In an Australian context, as Dona Ferentes has said already, anything with an interest rate with a "+" in front, or "capital guaranteed" or similar.

Otherwise put it onto the market (Direct /ETF / Managed Fund /Superann /listed or unlisted Property) and above all, be nimble.

In 2020, a horrible interest rate market for low risk investors such as retirees
 
not sure if my answer's totally relevant to the question, as i don't actively seek to maintain a cash component, but i keep the bulk of my cash (when i actually have any cash above and beyond the next few months' living expenses) in an NAB high interest account

at 1.25% it's not the best rate in town, and certainly it can't match any of those honeymoon rates or rates that you only get if you meet some kind of condition (like depositing X amount per month) which tend to start with a 2

but the interest rate is only a secondary consideration for me, if it's decent enough relative to the RBA cash rate, it's good enough. i generally aim to be fully invested almost all the time, with a floating 0-10% cash weighting to allow for limited market timing/buying on dips. so instant availability for trading is more important, and this account lets me do an instant transfer to NABtrade if i want to buy something, so i don't risk missing the dip whilst waiting for the transfer to arrive
 
Seems to me the responses are usually well meaning but could be more focused if initial outline of aims, timeline, attitude to risk, amount of the stake, etc are mentioned.

That's a reasonable point, but I had assumed (probably incorrectly) that my aims, timeline etc were clear from my OP - "cash in a term deposit for 6-12 months". Meaning, relatively short term, low risk but an interest rate that is a bit more competitive compared to a standard saving/transaction account.

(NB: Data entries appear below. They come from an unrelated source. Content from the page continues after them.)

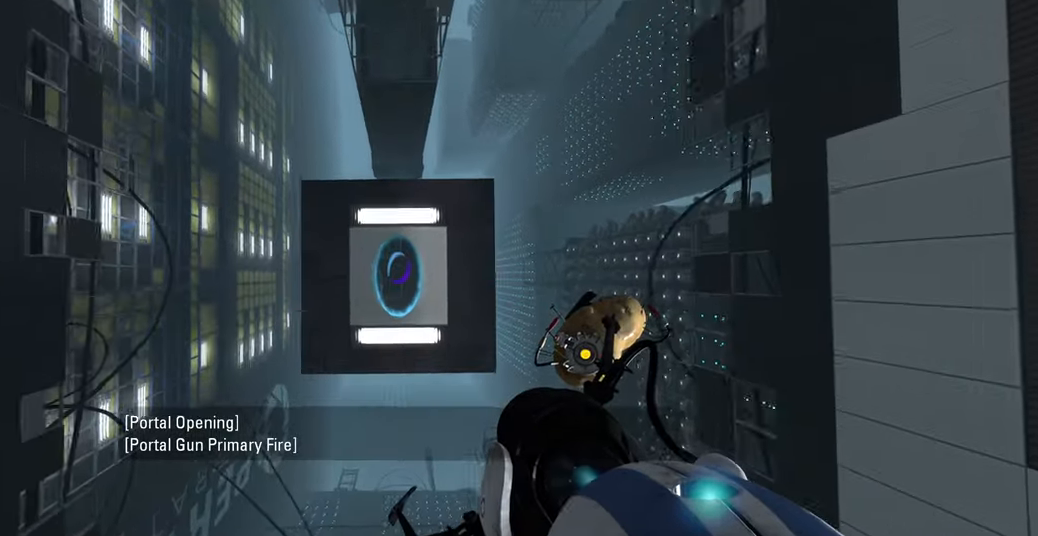
{"keys": [], "mouse": [], "events": []}
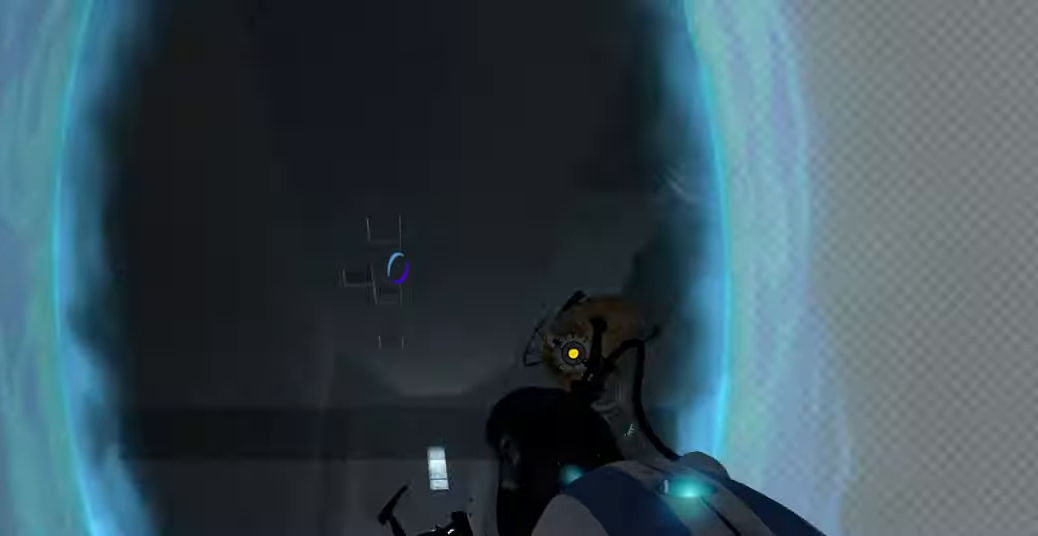
{"keys": [], "mouse": [], "events": [[300, "q", "down"], [366, "q", "up"]]}
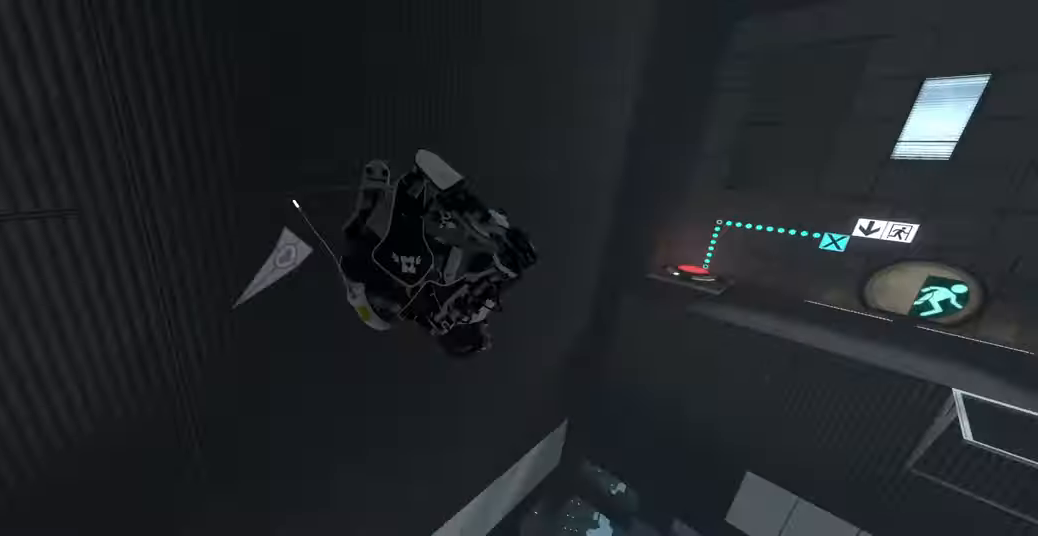
{"keys": [], "mouse": [], "events": []}
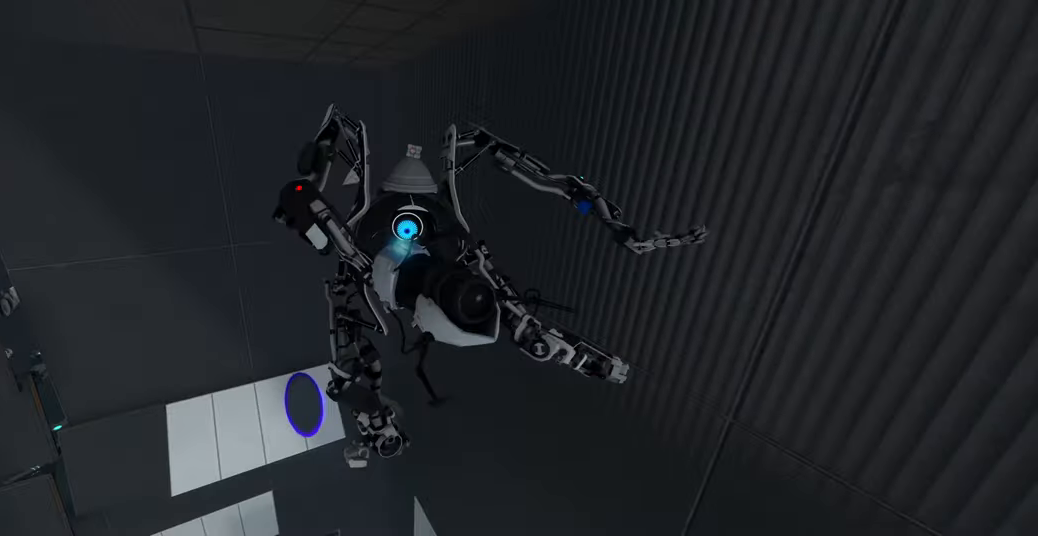
{"keys": [], "mouse": [], "events": []}
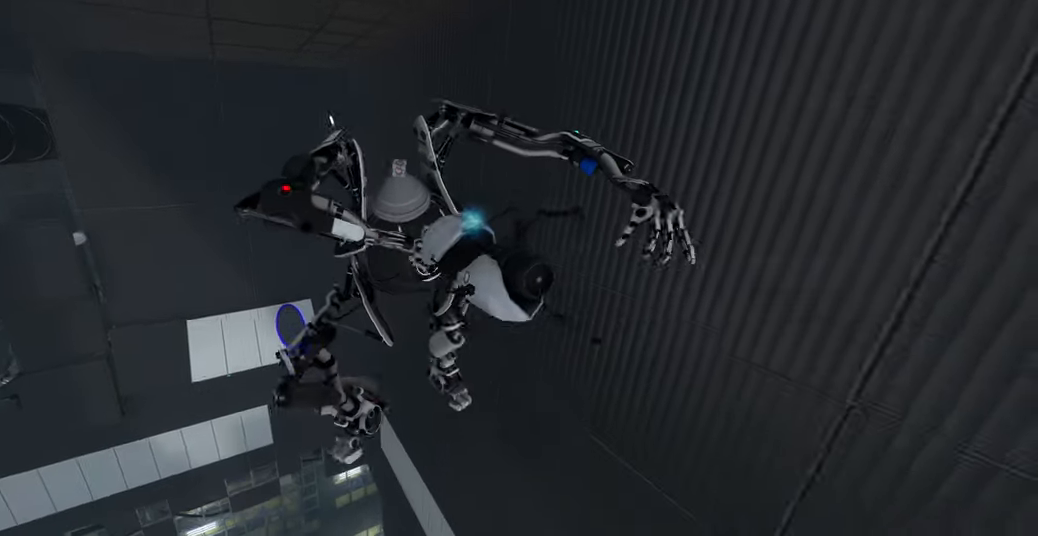
{"keys": [], "mouse": [], "events": []}
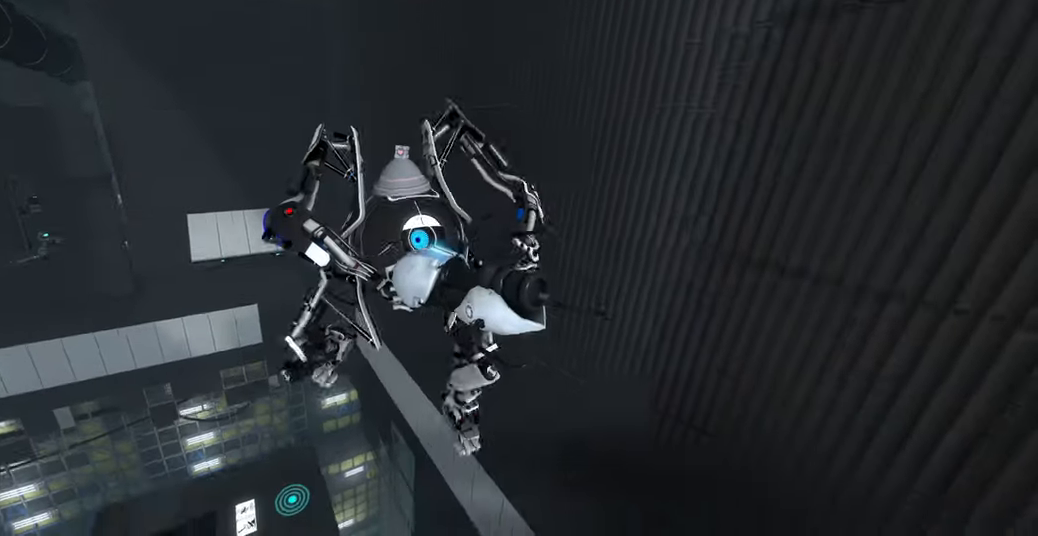
{"keys": [], "mouse": [], "events": []}
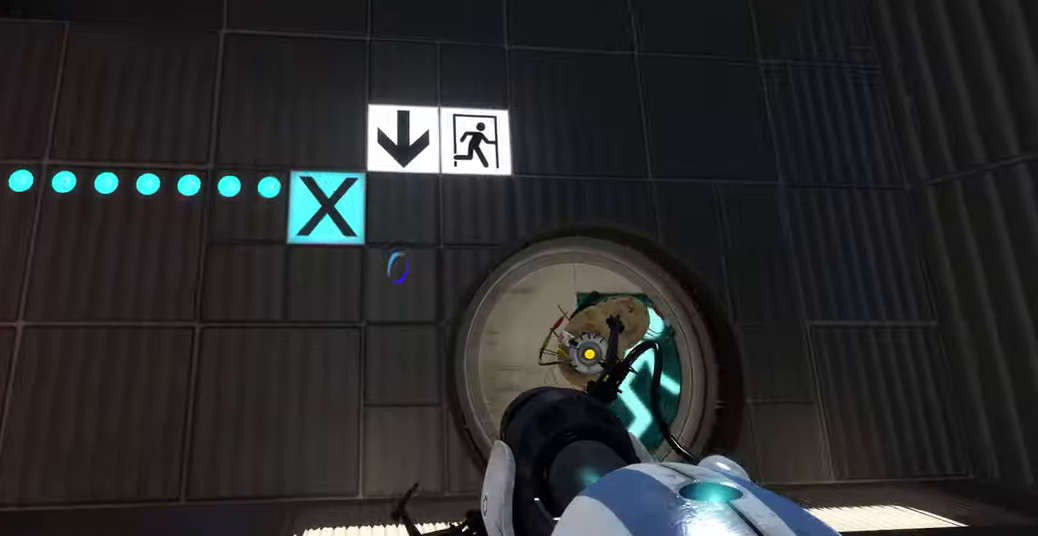
{"keys": [], "mouse": [], "events": []}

I already have a reasonable amount tied up in equities, but always keep a cash component and it is this I'm looking at.
 
I could be wrong, but I think if your money is held in a major financial institution then the Government may step into bailing them out in collapse scenario as they don't want the four pillars to tumble. So in that case the Government may print the required money to shore up those banks and in the process may protect the smallish depositors who have up to 250k.

Is the bank guarantee of $250K per bank account (eg: $1M invested in 4 x $250K accts – you are guaranteed your $1M) or $250K is all you are guaranteed regardless of how much you have (eg: $1M invested in 4 x $250K accts – you are guaranteed $250K but lose $750K).

I have heard and read conflicting views.

If CBA, NAB etc went bust then in practice it's going to be rather hard for government to come up with the money at least in a prompt manner.

Also companies like BHP aren't going to become worthless in a hurry. Even in a major crash their value isn't going to zero at least not overnight. You might find you can't sell the shares or at least not for a decent price but there's still a real business there, there's still real physical assets that can't possibly simply disappear into thin air (unlike financial companies where that is indeed possible), and your share of it will have value at some point.


If the major banks happen to bust, where is BHP going to get its funding for new projects? Money becomes more expensive and a crash will be as devastating as the one last century.

Fingers crossed that doesn’t eventuate…
 
I could be wrong, but I think if your money is held in a major financial institution then the Government may step into bailing them out in collapse scenario as they don't want the four pillars to tumble. So in that case the Government may print the required money to shore up those banks and in the process may protect the smallish depositors who have up to 250k.

Is the bank guarantee of $250K per bank account (eg: $1M invested in 4 x $250K accts – you are guaranteed your $1M) or $250K is all you are guaranteed regardless of how much you have (eg: $1M invested in 4 x $250K accts – you are guaranteed $250K but lose $750K).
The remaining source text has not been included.